## WHAT THE TASK ASKS
Reply only with how many lines of the listing below hold the word "symbol".

--- START ---

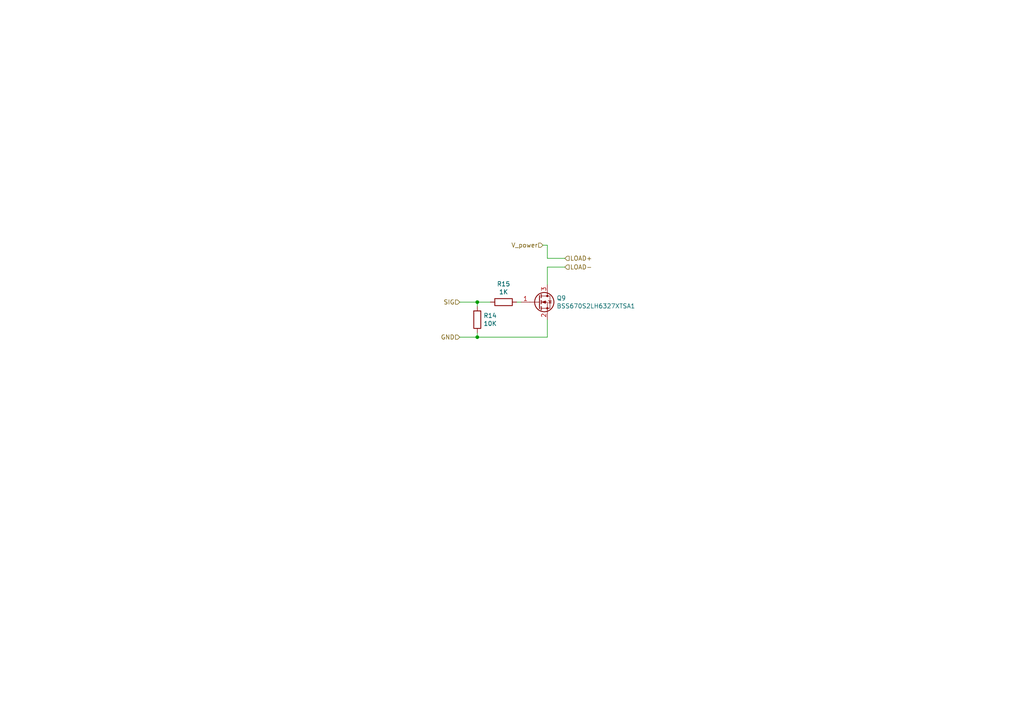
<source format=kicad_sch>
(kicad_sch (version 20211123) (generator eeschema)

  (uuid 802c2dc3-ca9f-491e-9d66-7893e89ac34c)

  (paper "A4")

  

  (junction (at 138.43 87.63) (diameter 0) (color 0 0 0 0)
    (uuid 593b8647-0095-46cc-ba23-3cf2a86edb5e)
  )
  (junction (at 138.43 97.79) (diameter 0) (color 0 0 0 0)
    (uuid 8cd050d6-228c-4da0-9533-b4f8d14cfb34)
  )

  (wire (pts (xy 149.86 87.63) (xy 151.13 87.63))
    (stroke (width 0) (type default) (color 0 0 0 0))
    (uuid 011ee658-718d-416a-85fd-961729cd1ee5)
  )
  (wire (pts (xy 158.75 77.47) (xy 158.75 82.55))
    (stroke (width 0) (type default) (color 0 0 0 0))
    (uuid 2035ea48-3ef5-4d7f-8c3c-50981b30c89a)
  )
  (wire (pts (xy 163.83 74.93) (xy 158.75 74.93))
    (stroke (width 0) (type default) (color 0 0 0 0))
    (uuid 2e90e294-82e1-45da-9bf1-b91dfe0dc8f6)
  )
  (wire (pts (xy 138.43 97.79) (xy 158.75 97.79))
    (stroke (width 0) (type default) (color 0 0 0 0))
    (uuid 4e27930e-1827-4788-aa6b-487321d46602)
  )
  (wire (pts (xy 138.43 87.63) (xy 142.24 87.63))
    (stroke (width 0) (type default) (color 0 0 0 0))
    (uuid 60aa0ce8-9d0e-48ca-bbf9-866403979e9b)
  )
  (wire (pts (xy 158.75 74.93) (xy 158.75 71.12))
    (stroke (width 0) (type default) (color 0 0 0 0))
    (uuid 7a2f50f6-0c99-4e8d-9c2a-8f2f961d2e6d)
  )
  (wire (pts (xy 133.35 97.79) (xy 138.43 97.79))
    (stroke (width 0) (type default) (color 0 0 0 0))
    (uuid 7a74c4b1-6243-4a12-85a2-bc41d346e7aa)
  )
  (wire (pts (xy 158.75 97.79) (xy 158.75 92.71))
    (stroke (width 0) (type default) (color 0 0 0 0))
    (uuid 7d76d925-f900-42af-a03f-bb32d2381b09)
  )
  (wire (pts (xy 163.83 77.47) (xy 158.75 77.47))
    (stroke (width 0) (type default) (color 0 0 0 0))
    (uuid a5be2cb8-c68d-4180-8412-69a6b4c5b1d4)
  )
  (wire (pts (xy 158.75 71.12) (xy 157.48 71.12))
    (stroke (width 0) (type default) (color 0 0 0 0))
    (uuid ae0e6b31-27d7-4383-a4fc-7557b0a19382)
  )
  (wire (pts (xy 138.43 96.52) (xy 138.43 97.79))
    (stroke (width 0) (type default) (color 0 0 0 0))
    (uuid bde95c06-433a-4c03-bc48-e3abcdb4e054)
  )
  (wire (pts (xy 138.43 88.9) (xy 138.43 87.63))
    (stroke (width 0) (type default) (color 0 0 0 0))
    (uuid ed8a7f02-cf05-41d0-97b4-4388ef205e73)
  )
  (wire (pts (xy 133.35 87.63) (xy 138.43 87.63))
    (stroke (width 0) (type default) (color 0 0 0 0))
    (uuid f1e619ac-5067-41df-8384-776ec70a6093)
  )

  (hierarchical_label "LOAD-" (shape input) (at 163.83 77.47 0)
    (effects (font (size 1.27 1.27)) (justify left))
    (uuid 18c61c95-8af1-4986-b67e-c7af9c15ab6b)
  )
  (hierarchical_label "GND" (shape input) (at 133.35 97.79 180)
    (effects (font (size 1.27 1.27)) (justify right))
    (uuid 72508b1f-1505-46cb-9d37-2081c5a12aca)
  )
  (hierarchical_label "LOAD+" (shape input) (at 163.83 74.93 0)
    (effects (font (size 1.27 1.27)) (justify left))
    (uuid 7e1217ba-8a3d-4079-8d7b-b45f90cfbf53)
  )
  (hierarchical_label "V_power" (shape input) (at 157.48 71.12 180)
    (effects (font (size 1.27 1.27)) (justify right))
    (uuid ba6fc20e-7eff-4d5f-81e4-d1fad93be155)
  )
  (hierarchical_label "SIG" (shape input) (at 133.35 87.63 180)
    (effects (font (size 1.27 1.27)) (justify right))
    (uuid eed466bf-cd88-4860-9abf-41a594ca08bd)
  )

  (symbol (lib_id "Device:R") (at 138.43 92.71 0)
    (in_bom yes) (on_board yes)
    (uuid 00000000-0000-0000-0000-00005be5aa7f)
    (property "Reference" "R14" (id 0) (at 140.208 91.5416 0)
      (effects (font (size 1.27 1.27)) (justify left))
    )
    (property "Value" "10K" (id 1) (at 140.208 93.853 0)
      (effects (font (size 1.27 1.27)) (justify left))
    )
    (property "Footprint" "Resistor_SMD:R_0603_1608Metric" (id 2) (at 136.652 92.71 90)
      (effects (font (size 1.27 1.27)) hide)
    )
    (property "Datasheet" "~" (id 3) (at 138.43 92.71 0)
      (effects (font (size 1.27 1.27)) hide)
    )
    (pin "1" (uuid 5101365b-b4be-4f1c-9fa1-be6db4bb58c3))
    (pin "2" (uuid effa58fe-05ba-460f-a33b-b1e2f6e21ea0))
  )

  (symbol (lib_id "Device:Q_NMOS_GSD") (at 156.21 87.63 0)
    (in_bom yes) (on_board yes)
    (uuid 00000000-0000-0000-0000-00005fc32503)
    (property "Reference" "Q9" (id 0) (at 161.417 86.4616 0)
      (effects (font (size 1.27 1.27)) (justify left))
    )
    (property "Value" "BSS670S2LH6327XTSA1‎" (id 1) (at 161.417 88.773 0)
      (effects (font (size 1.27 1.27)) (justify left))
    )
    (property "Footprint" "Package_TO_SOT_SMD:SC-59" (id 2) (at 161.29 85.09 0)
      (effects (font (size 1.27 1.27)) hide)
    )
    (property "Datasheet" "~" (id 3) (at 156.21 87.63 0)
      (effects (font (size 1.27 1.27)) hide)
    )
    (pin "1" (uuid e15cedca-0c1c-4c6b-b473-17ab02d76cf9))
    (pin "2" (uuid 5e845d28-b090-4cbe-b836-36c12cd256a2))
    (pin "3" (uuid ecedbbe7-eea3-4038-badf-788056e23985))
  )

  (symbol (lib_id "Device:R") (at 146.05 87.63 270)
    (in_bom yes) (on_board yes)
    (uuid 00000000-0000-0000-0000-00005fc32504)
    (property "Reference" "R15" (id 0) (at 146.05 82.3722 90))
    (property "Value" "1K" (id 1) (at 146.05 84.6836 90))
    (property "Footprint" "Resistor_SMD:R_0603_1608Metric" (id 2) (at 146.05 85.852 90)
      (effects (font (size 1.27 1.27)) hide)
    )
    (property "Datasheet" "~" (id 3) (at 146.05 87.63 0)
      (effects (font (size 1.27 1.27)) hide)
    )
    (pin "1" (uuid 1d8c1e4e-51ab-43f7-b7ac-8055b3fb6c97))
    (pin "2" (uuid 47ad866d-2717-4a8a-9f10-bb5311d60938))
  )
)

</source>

--- END ---
--- START ---

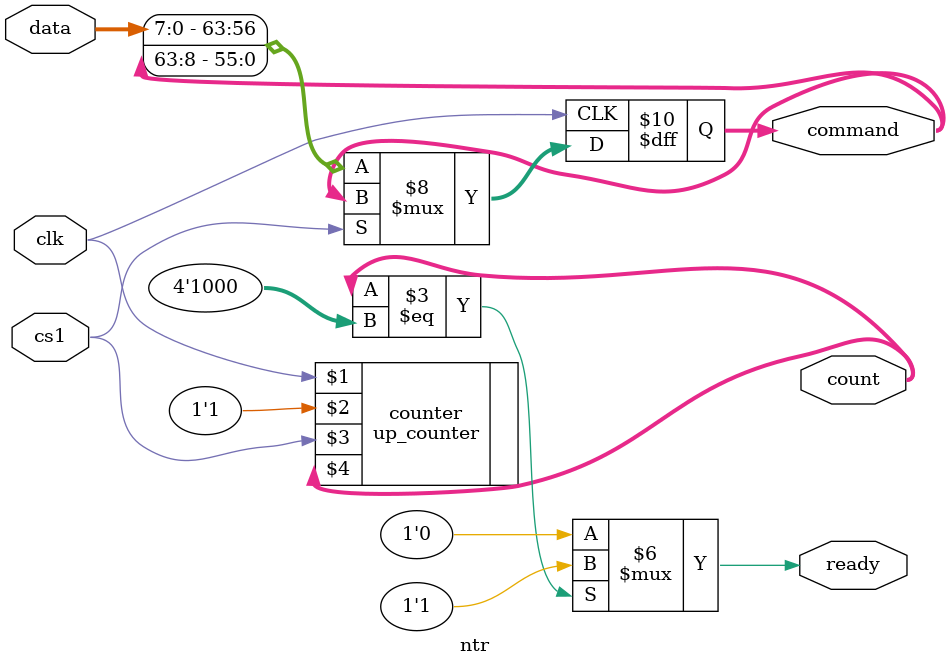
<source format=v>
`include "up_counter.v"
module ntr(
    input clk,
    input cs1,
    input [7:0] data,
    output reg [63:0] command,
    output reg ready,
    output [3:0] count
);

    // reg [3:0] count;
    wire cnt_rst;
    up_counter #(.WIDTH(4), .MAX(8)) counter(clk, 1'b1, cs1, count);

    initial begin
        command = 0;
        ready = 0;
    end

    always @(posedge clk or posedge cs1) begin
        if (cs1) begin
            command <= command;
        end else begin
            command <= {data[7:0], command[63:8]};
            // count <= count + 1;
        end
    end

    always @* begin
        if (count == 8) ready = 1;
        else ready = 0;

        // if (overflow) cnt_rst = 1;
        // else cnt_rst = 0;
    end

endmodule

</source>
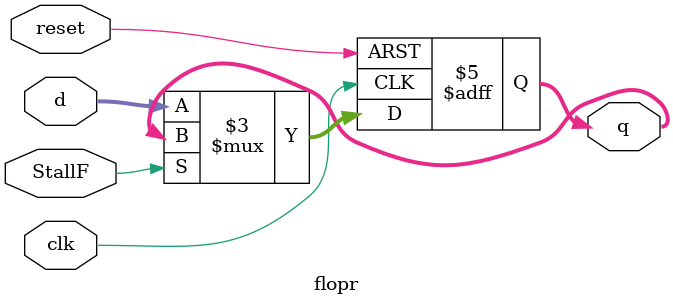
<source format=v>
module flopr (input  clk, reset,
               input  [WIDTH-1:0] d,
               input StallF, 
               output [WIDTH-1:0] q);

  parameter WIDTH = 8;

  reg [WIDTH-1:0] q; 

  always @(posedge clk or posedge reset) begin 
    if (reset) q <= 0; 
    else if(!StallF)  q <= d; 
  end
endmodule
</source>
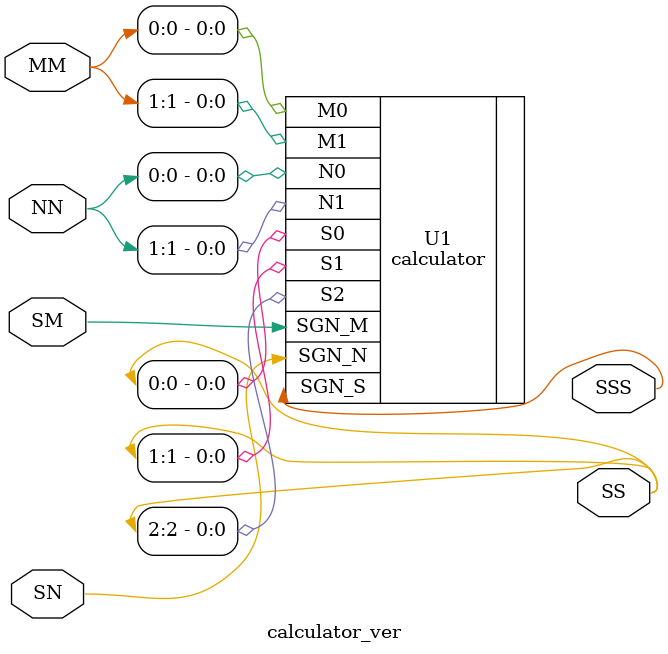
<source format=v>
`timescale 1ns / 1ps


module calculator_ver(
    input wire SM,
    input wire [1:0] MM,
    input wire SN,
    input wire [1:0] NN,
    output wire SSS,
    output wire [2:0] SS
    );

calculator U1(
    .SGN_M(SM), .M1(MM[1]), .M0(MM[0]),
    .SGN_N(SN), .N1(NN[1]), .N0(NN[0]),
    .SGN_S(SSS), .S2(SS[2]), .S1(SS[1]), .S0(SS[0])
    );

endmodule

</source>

--- END ---

## EXERCISE RESULT
3